Exercise prompt
Drop the images. Copy every line below character for character.
═════ Input data
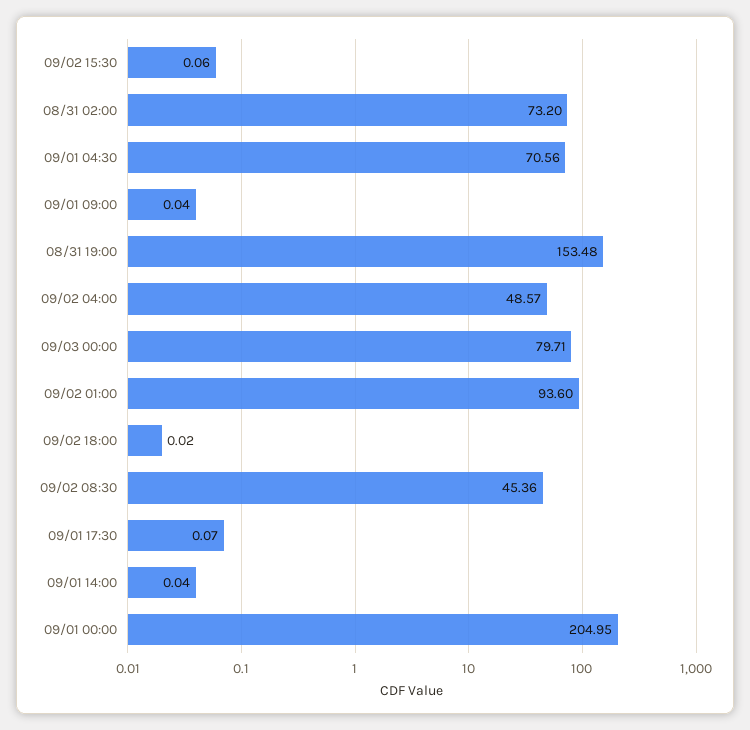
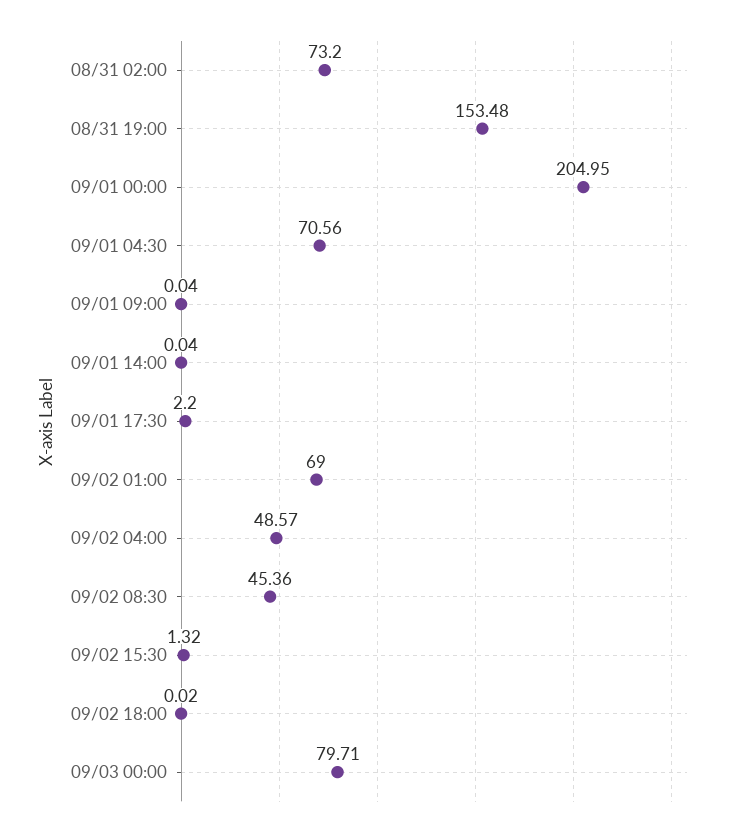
  {
-   "09/02 15:30": 0.06,
+   "09/02 15:30": 1.32,
    "08/31 02:00": 73.2,
    "09/01 04:30": 70.56,
    "09/01 09:00": 0.04,
    "08/31 19:00": 153.48,
    "09/02 04:00": 48.57,
    "09/03 00:00": 79.71,
-   "09/02 01:00": 93.6,
+   "09/02 01:00": 69,
    "09/02 18:00": 0.02,
    "09/02 08:30": 45.36,
-   "09/01 17:30": 0.07,
+   "09/01 17:30": 2.2,
    "09/01 14:00": 0.04,
    "09/01 00:00": 204.95
  }

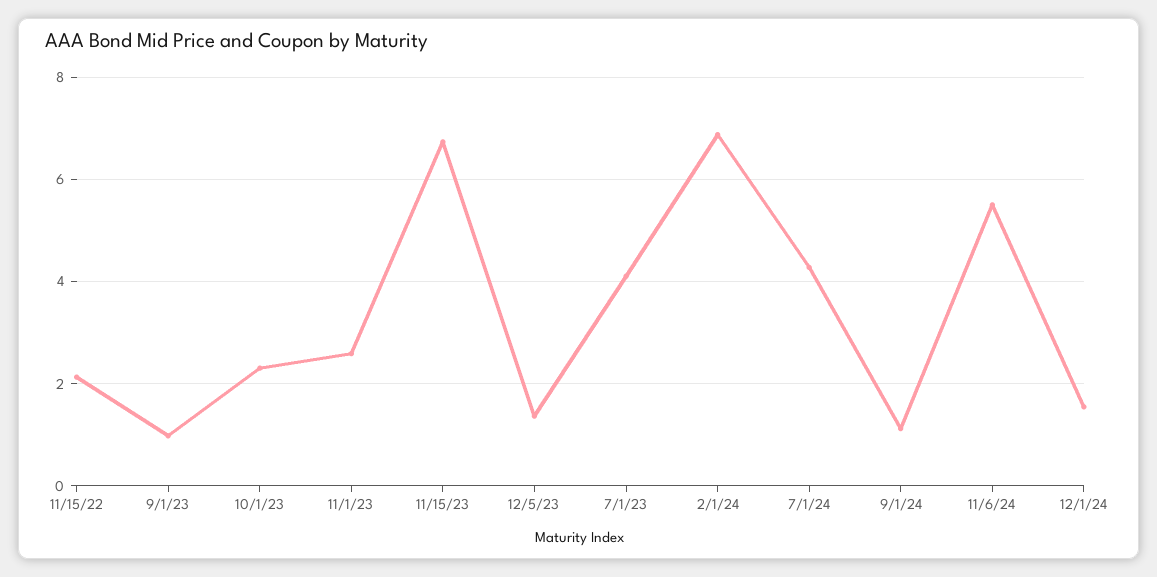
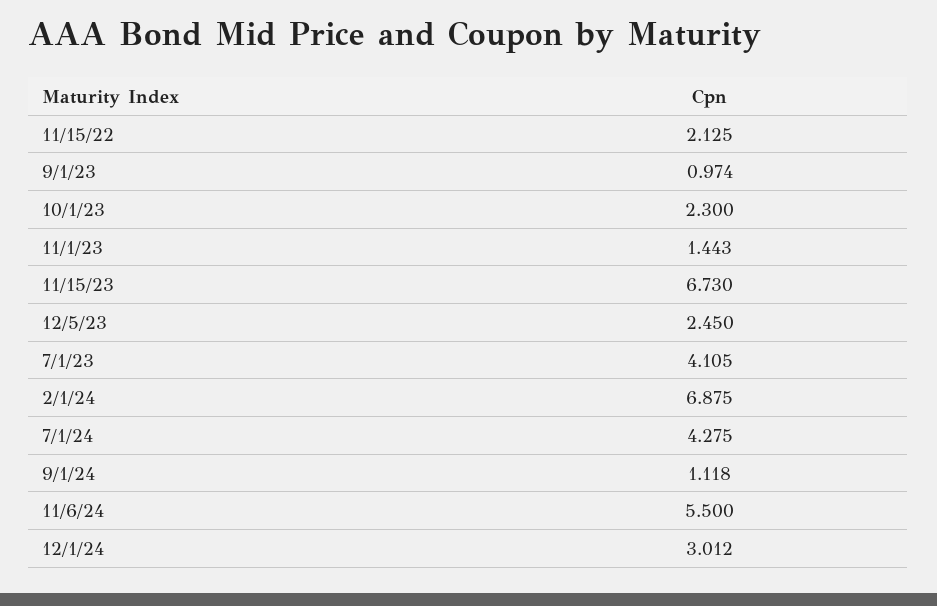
  {
    "11/15/22": 2.125,
    "9/1/23": 0.974,
    "10/1/23": 2.3,
-   "11/1/23": 2.6,
+   "11/1/23": 1.443,
    "11/15/23": 6.73,
-   "12/5/23": 1.4,
+   "12/5/23": 2.45,
    "7/1/23": 4.105,
    "2/1/24": 6.875,
    "7/1/24": 4.275,
    "9/1/24": 1.118,
    "11/6/24": 5.5,
-   "12/1/24": 1.6
+   "12/1/24": 3.012
  }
══════════
The completed task
  {
-   "09/02 15:30": 0.06,
+   "09/02 15:30": 1.32,
    "08/31 02:00": 73.2,
    "09/01 04:30": 70.56,
    "09/01 09:00": 0.04,
    "08/31 19:00": 153.48,
    "09/02 04:00": 48.57,
    "09/03 00:00": 79.71,
-   "09/02 01:00": 93.6,
+   "09/02 01:00": 69,
    "09/02 18:00": 0.02,
    "09/02 08:30": 45.36,
-   "09/01 17:30": 0.07,
+   "09/01 17:30": 2.2,
    "09/01 14:00": 0.04,
    "09/01 00:00": 204.95
  }

  {
    "11/15/22": 2.125,
    "9/1/23": 0.974,
    "10/1/23": 2.3,
-   "11/1/23": 2.6,
+   "11/1/23": 1.443,
    "11/15/23": 6.73,
-   "12/5/23": 1.4,
+   "12/5/23": 2.45,
    "7/1/23": 4.105,
    "2/1/24": 6.875,
    "7/1/24": 4.275,
    "9/1/24": 1.118,
    "11/6/24": 5.5,
-   "12/1/24": 1.6
+   "12/1/24": 3.012
  }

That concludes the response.